Center for Communicating Science
Do you know Alan Alda? Depending on who you are reading this, he’s either known to you as Hawkeye from M*A*S*H., Arthur Shaw in the Tower Heist, or the host of Scientific American Frontiers. That last one – Scientific American Frontiers – was a long-running collaboration between PBS and Scientific American magazine. About a decade ago, Alda was on a shoot in Chile for the show when he was stricken with sharp stomach pains. A local ambulance rushed him to a dimly lit hospital where he was told he needed to have life-saving surgery.
“Some of your intestine has gone bad, and we have to cut out the bad part and sew the two good ends together,” the physician explained.
Oh, Alda said, “You’re going to do an end-to-end anastomosis.” Turns out, it was the first operation he learned about as a field doctor on the show M*A*S*H. But he knew most people sitting in that same exam room – or watching his show in their living rooms – had no idea what that complex term meant. So, he set out to foster more simple conversations like the one that doctor had with him.

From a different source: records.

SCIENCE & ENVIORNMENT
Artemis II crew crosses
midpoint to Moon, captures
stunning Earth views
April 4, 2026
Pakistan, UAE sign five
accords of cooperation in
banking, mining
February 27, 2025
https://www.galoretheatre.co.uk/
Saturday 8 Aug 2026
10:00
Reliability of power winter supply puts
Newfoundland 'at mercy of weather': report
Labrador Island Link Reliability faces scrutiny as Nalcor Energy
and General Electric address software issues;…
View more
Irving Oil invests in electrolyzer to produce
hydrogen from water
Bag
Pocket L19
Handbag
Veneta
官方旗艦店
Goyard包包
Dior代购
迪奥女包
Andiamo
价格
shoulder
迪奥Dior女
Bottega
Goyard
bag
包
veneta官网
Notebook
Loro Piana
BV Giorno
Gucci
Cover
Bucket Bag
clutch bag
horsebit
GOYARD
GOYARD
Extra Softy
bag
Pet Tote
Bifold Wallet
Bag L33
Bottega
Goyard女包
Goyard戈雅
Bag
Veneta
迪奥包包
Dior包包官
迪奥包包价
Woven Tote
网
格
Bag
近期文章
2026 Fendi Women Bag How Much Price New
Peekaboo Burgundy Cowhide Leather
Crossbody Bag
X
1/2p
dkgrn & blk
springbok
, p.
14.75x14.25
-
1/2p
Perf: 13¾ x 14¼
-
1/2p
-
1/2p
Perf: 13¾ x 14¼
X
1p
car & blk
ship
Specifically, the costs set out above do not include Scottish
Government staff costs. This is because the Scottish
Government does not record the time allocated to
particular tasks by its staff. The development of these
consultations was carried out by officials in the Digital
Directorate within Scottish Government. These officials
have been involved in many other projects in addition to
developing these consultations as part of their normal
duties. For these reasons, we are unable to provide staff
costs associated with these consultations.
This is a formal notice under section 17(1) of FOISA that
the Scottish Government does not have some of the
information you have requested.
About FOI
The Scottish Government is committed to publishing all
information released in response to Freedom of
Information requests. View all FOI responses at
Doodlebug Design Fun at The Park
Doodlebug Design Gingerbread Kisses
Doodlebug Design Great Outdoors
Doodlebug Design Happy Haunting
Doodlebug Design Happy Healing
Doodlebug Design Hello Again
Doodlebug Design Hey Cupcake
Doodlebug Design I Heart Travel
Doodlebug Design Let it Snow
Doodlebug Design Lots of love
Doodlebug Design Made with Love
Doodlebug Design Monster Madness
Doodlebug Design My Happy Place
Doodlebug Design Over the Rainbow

“They’re not going to ask the right questions if science doesn’t explain to them what’s going on in the most honest and objective way,” said Alda. “You can’t blame them for not knowing the jargon — it’s not their job.”
Alda is on nothing short of a one-man mission to teach physicians, physicists and scientists of all types to ditch the jargon and get their points across in clear, simple language. He’s the founder and visiting professor of journalism at the Stony Brook University Center for Communicating Science.
The core of his curriculum is improvisational role playing designed to help doctors and scientists explain complicated concepts incredibly simply. The school also sponsors the Flame Challenge, an annual event that asks students to submit their most perplexing questions and then challenges scientists to answer them in a way those children could understand and repeat. Last year’s question was What Is Time? The winners really did make in simple.